Yes that's a good idea. Perhaps I shouldn't mention that I've already heard about his fiancee, but rather I should wait until he brings her up, and then casually say that I'd be happy to meet her if he wants to bring her along.

No don’t do that. Say Timmy said you’re engaged to a local, congratulations! Acknowledge his relationship rather than brush it under the carpet,

FrodoBiggins · 09/08/2025 20:16

Perroquet · 09/08/2025 16:51

Also if I ask Tom about his fiancee right away / show interest in meeting her, could he take it wrongly (as in I'm trying to judge his choice of partner, etc.)?
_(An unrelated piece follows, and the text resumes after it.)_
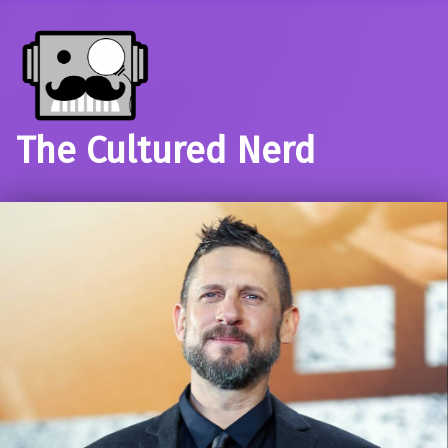
The Cultured Nerd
I only know about Tom's fiancee and the reason for his move because Bob told me, but Tom may not be happy that Bob told me specifically about the fiancee being the reason for the move.

Why on earth would he be unhappy you know about his fiancée? You're overthinking it for sure. Just say it would be nice to see him and you'd like to meet her soon too

Amonthinthecountry · 09/08/2025 21:06

I think this is absolutely fine. Agree a coffee or lunch is the best bet. If he thinks his fiancée is going to feel weird about it, he can always make the call to invite her along. Or suggest a group meet up with the larger group.

Perroquet · 10/08/2025 20:26

Thank you for the advice. Yes, I know I am overthinking but given that I will reach out initially to Tom via a text message, it feels awkward to bring up his fiancee in a written message right away after not being in touch for so many years. (On the other hand, if I don't, then inviting Tom to meet one-on-one might be construed as odd/improper...but hopefully not because the context will be just lunch/coffee.) I think I'll keep the text simple, and once we meet in person, if he hasn't brought his fiancee already, then I will verbally mention that I'd love to meet her.